Pour commencer par le plus simple, on a déjà fait en sorte que tout le monde pense et dise la même chose ; ou plutôt que tout le monde répète le même discours public, celui-là même qu’on nous perfuse constamment à longueur de réseaux surciviques et qui n’est rien d’autre, au fond, qu’une injonction létale.

Je pensais donc à tout cela, et pour tout vous dire, je m’égarais quelque peu. J’alignais des arguments qui, pour donner une idée assez juste de l’imbécillité totalitaire aujourd’hui au pouvoir, ne pensaient pas plus loin que cette dernière : je découvrais les arguments de l’adversaire et, tout à cette découverte, j’omettais tout bonnement, donc, de les penser.

 

Non, non, c’est philosophiquement qu’il faut aborder ce slogan.

Les fumeurs meurent prématurément.

En faisant à cette époque hautement analphabète le crédit d’un néologisme supplémentaire, cela veut dire :

Les non-fumeurs meurent maturément.

En somme, donc, les fumeurs sont des prématurés de la mort, tandis que les non-fumeurs, eux, meurent à terme.

La vie les accouche de la mort au bon moment.

Ah, mais c’est qu’on est bien au-delà des moyennes, ici, voyez-vous.

Le non-fumeur – sinon lui-même l’idée du moins qu’en a le pouvoir – est celui qui est prêt pour la mort à tout moment.

Il est mûr. Toujours prêt.

Le non-fumeur, toujours selon le pouvoir, est l’archétype du bon citoyen. C’est le scout absolu du civisme.

 

Dans ce cas, le pouvoir – quel qu’il soit concrètement : Etat ou Europe – n’est rien moins que la Sage-Femme de la Mort. Laquelle, antérieurement à cette naissance invertie qu’est désormais la mort, prodigue à la femme-enceinte-de-la-mort qu’est tout individu de judicieux conseils préventifs, et publicitairement présentés sous forme de slogans indiscutables.

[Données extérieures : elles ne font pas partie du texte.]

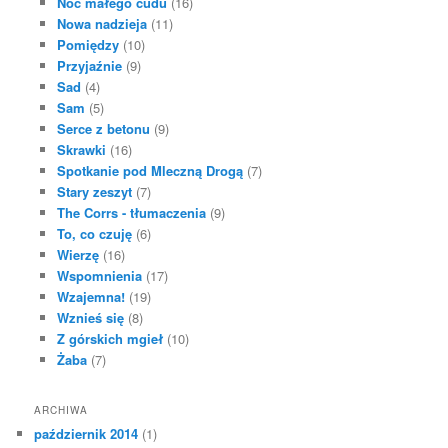
Noc małego cudu
(16)
Nowa nadzieja
(11)
Pomiędzy
(10)
Przyjaźnie
(9)
Sad
(4)
Sam
(5)
Serce z betonu
(9)
Skrawki
(16)
Spotkanie pod Mleczną Drogą
(7)
Stary zeszyt
(7)
The Corrs - tłumaczenia
(9)
To, co czuję
(6)
Wierzę
(16)
Wspomnienia
(17)
Wzajemna!
(19)
Wznieś się
(8)
Z górskich mgieł
(10)
Żaba
(7)
ARCHIWA
październik 2014
(1)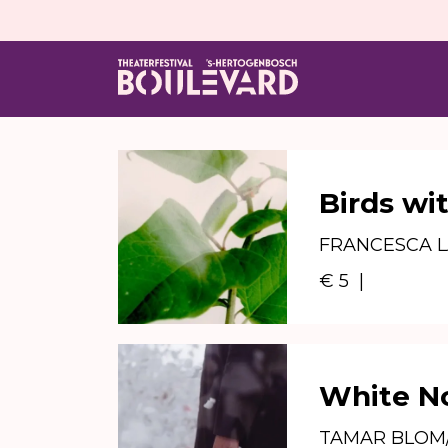
Birds wit
FRANCESCA L
€ 5
|
White N
TAMAR BLOM/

Tout est inversé, un peu à la manière du 1984 d’Orwell.

La mort c’est la vie.

Et la vie concrète le suivi gynécologique permettant d’accoucher à terme de la mort.

 

L’interdiction à venir de ce que les porcs du pouvoir nomment parfois l’addiction tabacologique, ou plus concrètement l’interdiction de fumer, trahit, comme tout ce qui aujourd’hui éradique le négatif en le criminalisant, cette inversion de la polarité de la vie, le retour de la mort comme égalité et comme matriarcat.

Hop.

 

Bref, non seulement le ventre est encore fécond, mais il est plein : et il usine, triomphalement. C’est le progrès.